Amélie, Delicatessen, A Very Long Engagement gibi şahane filmlere imza atan Jean-Pierre Jeunet son yıllarda eski büyüsünü biraz kaybetmiş olsa da hala Fransa sinemasında çalışan en heyecan verici yönetmenler arasında yer alıyor. Bu yüzden yönetmenin yakında yeni bir film çekmeye hazırlandığı duymak pek çok sinemaseveri sevindirecektir. Yönetmenin sıradaki filmi Changer l’eau des fleurs olacak.
Changer l’eau des fleurs, Valérie Perrin’in Türkçeye “Çiçeklerin Suyunu Tazelemek” adıyla çevrilen romanını bir uyarlaması olacak. Küçük bir mezarlığın bekçiliğini yapan bir kadına odaklanacak filmin başrolünü Leïla Bekhti üstlenecek. Jean-Pierre Jeunet filmin çekimlerine mayıs ayında başlayacaklarını söylüyor.
Romanın tanıtım yazısı şöyle:
“’Adım Violette Toussaint. Bir mezarlık bekçisiyim. Hayatın tadını çıkarıyorum, onu içine bal katılmış yasemin çayı gibi küçük yudumlarla içiyorum. Akşamları mezarlığın demir kapılarını kapatıp anahtarları banyomun kapısına astığımda, artık cennette oluyorum.’

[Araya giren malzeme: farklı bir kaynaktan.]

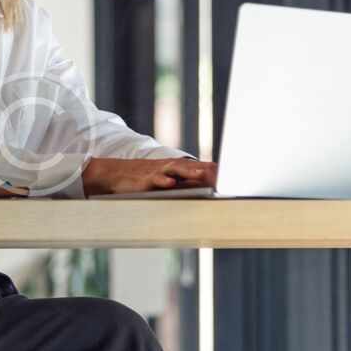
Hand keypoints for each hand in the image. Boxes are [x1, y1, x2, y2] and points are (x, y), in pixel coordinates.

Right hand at [81, 157, 217, 196]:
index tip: (233, 175)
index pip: (199, 166)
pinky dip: (163, 180)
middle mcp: (169, 167)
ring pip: (176, 170)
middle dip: (207, 170)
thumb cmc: (144, 177)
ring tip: (202, 174)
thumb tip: (209, 181)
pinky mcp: (144, 180)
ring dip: (189, 171)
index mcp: (177, 167)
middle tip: (223, 174)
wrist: (116, 174)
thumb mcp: (167, 177)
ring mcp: (157, 172)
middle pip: (191, 166)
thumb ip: (187, 179)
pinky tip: (171, 183)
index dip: (215, 170)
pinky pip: (155, 179)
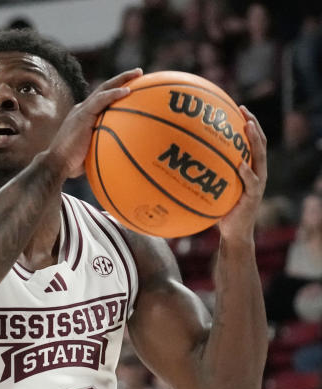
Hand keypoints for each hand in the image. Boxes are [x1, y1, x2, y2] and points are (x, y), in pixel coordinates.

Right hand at [49, 68, 142, 177]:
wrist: (56, 164)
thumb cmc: (71, 165)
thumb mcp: (91, 153)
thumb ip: (103, 148)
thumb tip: (122, 156)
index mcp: (83, 117)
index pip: (101, 99)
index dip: (115, 91)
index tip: (132, 87)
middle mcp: (82, 109)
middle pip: (104, 89)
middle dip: (121, 78)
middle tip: (138, 72)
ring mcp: (81, 110)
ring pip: (104, 89)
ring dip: (122, 79)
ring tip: (138, 73)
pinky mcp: (82, 114)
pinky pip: (101, 100)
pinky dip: (114, 94)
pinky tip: (128, 91)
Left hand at [217, 105, 265, 244]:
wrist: (233, 233)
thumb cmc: (219, 211)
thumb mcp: (211, 189)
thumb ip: (203, 176)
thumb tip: (177, 164)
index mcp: (248, 168)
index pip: (250, 142)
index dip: (247, 124)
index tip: (237, 108)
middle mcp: (256, 172)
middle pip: (259, 144)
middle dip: (253, 125)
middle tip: (244, 110)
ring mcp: (257, 184)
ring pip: (259, 158)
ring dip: (255, 142)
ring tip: (248, 128)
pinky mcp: (253, 197)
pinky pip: (251, 182)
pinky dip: (246, 173)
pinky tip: (240, 165)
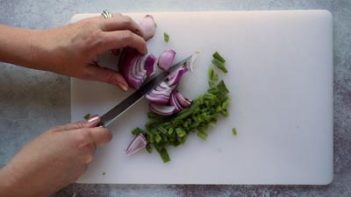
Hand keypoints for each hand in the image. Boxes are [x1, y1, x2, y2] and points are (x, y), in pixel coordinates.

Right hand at [0, 117, 110, 196]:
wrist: (25, 180)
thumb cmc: (35, 154)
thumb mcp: (54, 131)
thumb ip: (77, 126)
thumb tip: (94, 122)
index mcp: (83, 139)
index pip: (106, 134)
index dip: (101, 130)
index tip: (94, 129)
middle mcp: (87, 154)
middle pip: (94, 143)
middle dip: (84, 140)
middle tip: (65, 141)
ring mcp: (84, 166)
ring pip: (87, 154)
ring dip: (78, 152)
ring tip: (58, 152)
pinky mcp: (79, 176)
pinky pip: (80, 164)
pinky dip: (73, 162)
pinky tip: (58, 162)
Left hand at [30, 13, 146, 90]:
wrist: (42, 48)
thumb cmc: (61, 60)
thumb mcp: (87, 73)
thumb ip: (109, 77)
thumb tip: (124, 85)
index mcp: (98, 41)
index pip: (127, 37)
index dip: (139, 44)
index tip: (142, 52)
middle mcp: (97, 27)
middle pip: (127, 21)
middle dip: (138, 32)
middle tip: (141, 44)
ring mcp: (92, 21)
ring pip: (119, 17)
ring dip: (129, 26)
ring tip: (130, 41)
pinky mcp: (88, 20)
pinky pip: (110, 18)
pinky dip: (118, 26)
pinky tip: (114, 39)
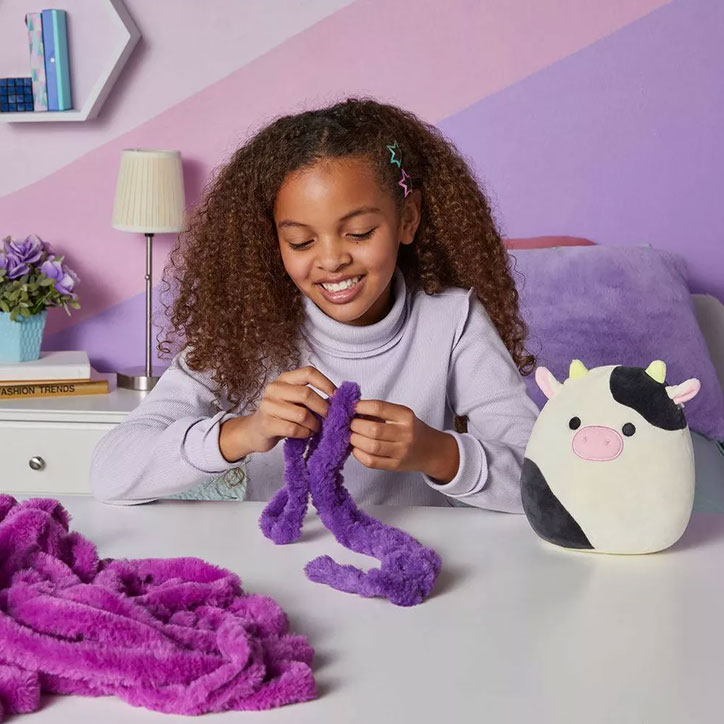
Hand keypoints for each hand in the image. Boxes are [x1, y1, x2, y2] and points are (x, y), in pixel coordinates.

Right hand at [219, 366, 336, 460]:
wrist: (255, 431)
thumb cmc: (281, 414)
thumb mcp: (295, 400)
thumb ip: (311, 397)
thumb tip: (338, 401)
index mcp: (285, 379)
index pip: (309, 372)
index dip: (326, 383)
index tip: (337, 397)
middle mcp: (275, 388)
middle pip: (306, 394)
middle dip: (323, 408)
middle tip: (330, 418)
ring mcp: (268, 405)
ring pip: (302, 414)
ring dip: (314, 424)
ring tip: (316, 428)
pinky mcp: (266, 424)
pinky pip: (294, 429)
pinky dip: (305, 433)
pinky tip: (306, 434)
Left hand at [349, 399, 458, 480]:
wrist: (431, 450)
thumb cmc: (411, 429)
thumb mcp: (401, 415)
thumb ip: (380, 412)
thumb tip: (352, 409)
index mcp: (406, 416)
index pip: (379, 408)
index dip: (360, 406)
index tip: (351, 407)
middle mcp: (405, 434)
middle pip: (373, 429)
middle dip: (355, 425)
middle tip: (349, 423)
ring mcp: (401, 452)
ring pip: (371, 446)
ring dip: (355, 440)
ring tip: (351, 435)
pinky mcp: (395, 466)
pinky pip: (371, 461)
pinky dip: (358, 454)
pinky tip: (356, 448)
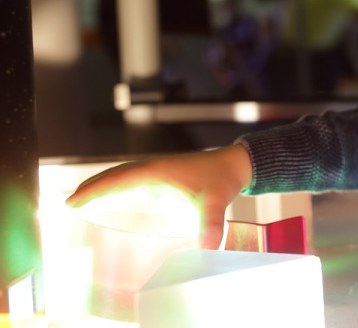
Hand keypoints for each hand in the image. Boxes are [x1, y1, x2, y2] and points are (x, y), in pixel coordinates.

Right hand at [66, 144, 252, 248]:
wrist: (235, 164)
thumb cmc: (222, 179)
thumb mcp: (215, 203)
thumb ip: (210, 225)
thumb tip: (208, 248)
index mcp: (157, 170)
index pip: (118, 179)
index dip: (95, 189)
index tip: (73, 199)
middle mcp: (154, 166)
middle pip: (114, 174)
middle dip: (91, 186)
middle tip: (69, 200)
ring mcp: (158, 168)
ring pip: (123, 174)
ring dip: (103, 183)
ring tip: (83, 196)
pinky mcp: (165, 173)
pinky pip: (134, 177)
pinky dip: (118, 183)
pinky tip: (116, 193)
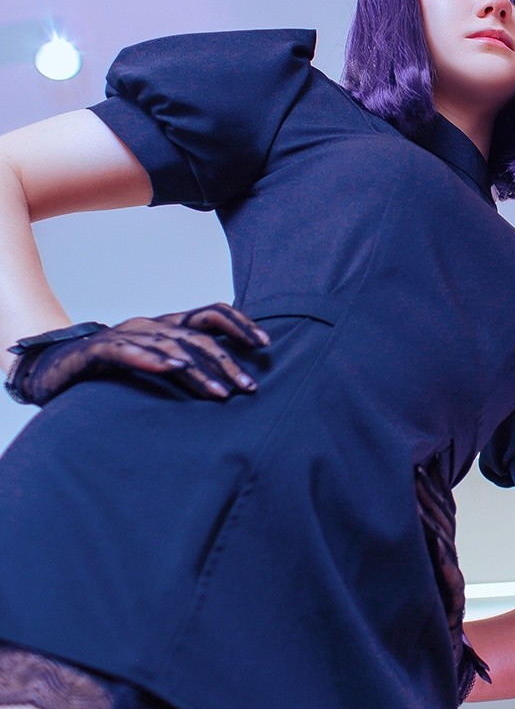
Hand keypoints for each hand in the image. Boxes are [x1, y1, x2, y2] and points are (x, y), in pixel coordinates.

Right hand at [5, 303, 270, 406]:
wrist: (53, 368)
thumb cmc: (113, 370)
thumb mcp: (158, 366)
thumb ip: (189, 368)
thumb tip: (232, 381)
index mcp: (168, 325)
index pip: (212, 314)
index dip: (241, 324)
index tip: (266, 344)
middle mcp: (152, 324)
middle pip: (199, 336)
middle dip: (228, 361)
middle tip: (249, 387)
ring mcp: (126, 334)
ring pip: (171, 346)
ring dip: (199, 371)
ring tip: (221, 394)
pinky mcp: (99, 349)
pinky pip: (128, 351)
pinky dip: (153, 359)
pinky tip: (174, 371)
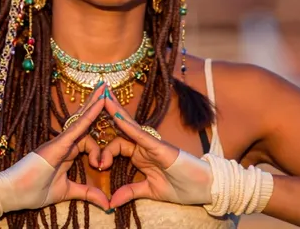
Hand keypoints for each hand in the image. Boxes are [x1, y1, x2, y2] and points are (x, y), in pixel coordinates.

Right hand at [0, 83, 110, 214]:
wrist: (11, 193)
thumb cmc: (32, 191)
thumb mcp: (66, 192)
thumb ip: (87, 193)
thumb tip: (106, 203)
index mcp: (65, 152)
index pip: (87, 140)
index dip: (99, 150)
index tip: (102, 166)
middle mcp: (63, 142)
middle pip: (83, 120)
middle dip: (95, 104)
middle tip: (106, 88)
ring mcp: (60, 141)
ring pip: (81, 120)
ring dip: (94, 104)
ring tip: (105, 89)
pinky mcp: (57, 144)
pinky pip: (76, 127)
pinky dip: (89, 115)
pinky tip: (99, 104)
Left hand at [101, 89, 212, 208]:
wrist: (207, 189)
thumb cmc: (184, 187)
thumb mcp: (150, 192)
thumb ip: (131, 192)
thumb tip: (111, 202)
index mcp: (140, 155)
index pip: (117, 145)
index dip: (104, 152)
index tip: (97, 166)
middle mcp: (144, 146)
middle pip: (120, 127)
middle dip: (107, 113)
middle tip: (92, 98)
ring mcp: (152, 144)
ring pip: (128, 125)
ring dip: (114, 110)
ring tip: (101, 96)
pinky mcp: (160, 147)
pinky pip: (140, 134)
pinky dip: (127, 125)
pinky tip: (115, 115)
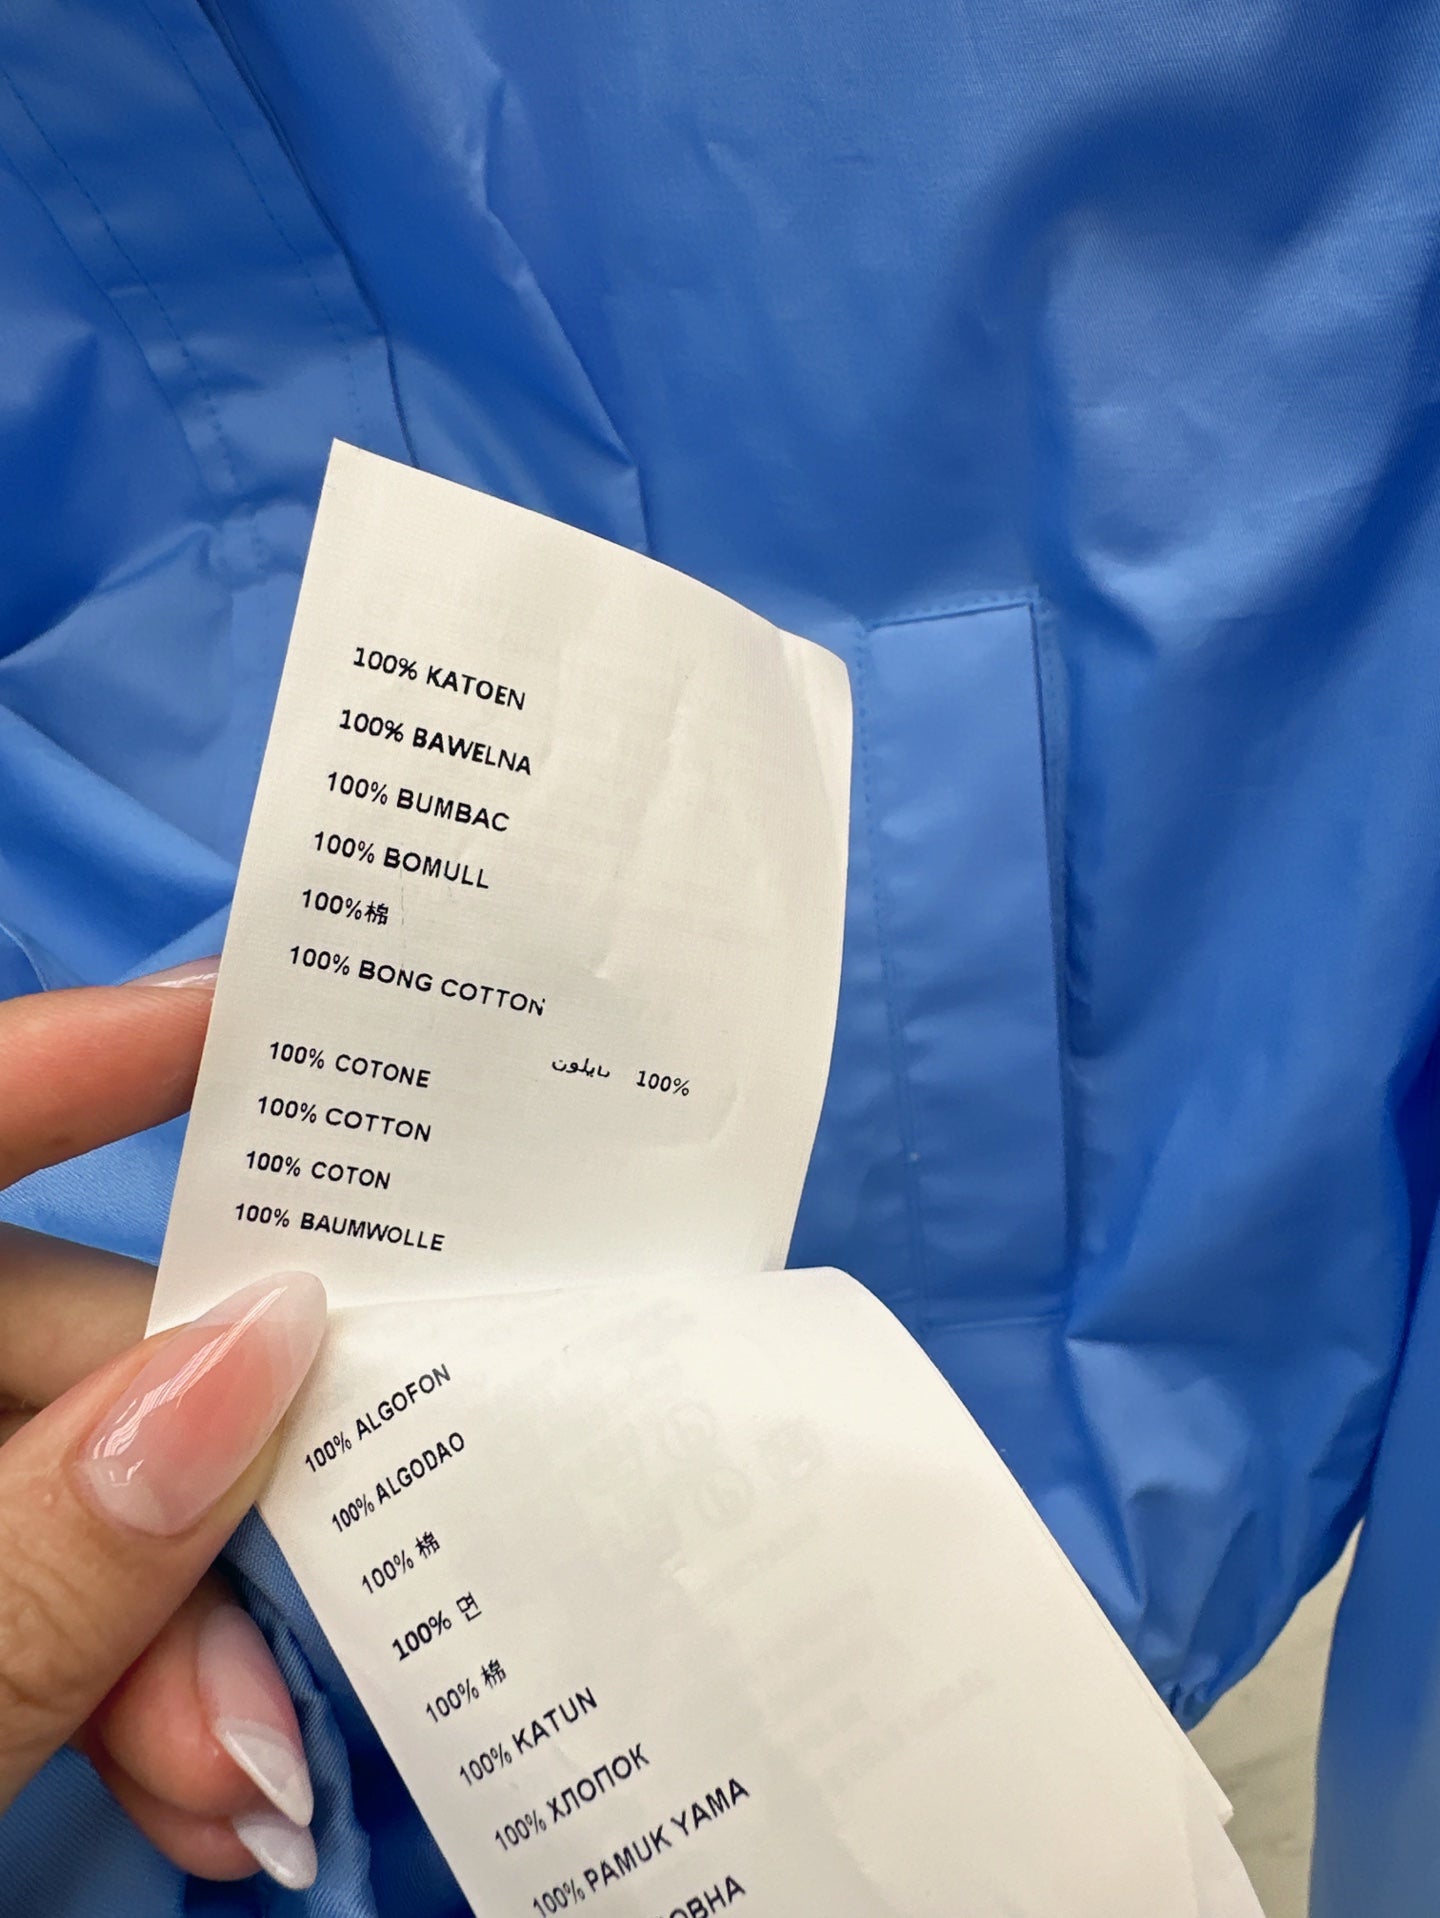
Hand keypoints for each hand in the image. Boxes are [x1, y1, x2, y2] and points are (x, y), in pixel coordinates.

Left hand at [0, 964, 326, 1889]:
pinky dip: (124, 1668)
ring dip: (179, 1622)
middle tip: (276, 1674)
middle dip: (196, 1502)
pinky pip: (37, 1573)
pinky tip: (189, 1770)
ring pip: (68, 1481)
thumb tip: (264, 1359)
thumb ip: (33, 1565)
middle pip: (50, 1352)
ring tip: (237, 1771)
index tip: (258, 1024)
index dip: (83, 1064)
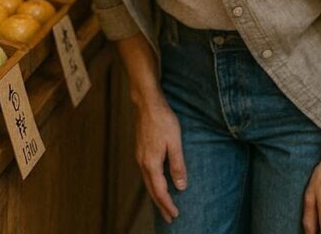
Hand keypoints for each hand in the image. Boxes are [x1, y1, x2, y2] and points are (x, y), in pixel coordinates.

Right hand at [134, 97, 186, 223]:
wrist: (147, 103)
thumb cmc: (162, 120)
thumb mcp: (175, 142)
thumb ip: (177, 165)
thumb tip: (180, 186)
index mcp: (151, 162)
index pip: (160, 191)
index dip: (167, 204)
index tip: (175, 215)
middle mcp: (143, 162)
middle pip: (151, 190)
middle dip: (160, 205)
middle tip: (169, 218)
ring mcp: (140, 155)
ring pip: (147, 182)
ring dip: (156, 195)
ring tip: (164, 204)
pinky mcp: (140, 149)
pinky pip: (146, 173)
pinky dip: (152, 183)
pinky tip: (157, 182)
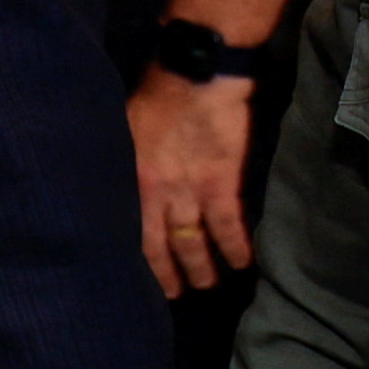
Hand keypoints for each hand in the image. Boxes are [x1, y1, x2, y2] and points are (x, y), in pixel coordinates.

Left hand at [127, 69, 257, 299]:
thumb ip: (128, 159)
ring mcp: (190, 191)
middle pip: (162, 245)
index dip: (141, 259)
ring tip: (209, 284)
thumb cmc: (158, 91)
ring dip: (203, 267)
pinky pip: (228, 224)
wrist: (196, 73)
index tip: (146, 277)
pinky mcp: (222, 182)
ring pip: (193, 241)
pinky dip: (236, 246)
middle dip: (171, 273)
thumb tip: (123, 177)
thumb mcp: (126, 127)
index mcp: (133, 179)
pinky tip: (244, 262)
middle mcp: (158, 193)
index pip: (133, 232)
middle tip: (180, 294)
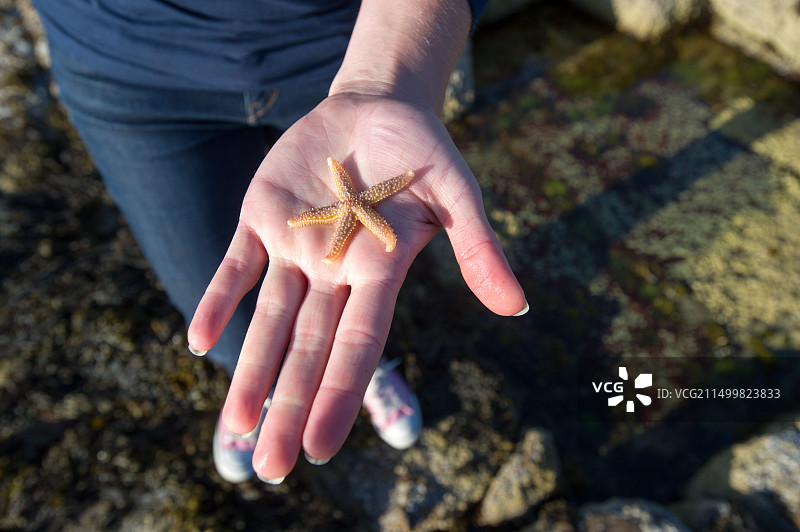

“Violette Toussaint, Fransa’nın küçük bir şehrinde mezarlık bekçiliği yapmaktadır. Mezarlığa yakınlarını ziyarete gelen herkes, ister ilk ziyaretleri olsun ister sayısız ziyaretlerinden biri, soğuk günlerde ısınmak için Violette’in evine uğrar. İkram ettiği kahvelere kahkahaların ve gözyaşlarının karıştığı genç kadının günlük yaşamı ise bu ziyaretçilerin itirafları etrafında şekillenmektedir. Bir gün Marsilya’dan Julien Seul adında bir komiser, Violette’e oldukça tuhaf bir istekle gelir: Julien’in yakın zamanda vefat eden annesi, küllerinin yabancı bir adamın mezarına dökülmesini istemiştir. O andan itibaren olaylar umulmadık bir hal alır ve Violette’in o küçük ve sakin dünyası da altüst olur. Sonunda yaşayanlar ile ölüleri birbirine bağlayan sırlar gün yüzüne çıkacak ve en karanlık ruhların bile içinde gizlediği ışık kendini gösterecektir. Valérie Perrin bize hayatta karşılaştığı bütün zorluklara rağmen mutluluğa inancını kaybetmemiş bir kadının etkileyici hikâyesini anlatıyor. Çiçeklerin Suyunu Tazelemek, imkânsız bir aşkın geçmişine, dayanılması güç bir trajediye ve sevginin sınırsız iyileştirme gücüne dair büyüleyici bir masal.”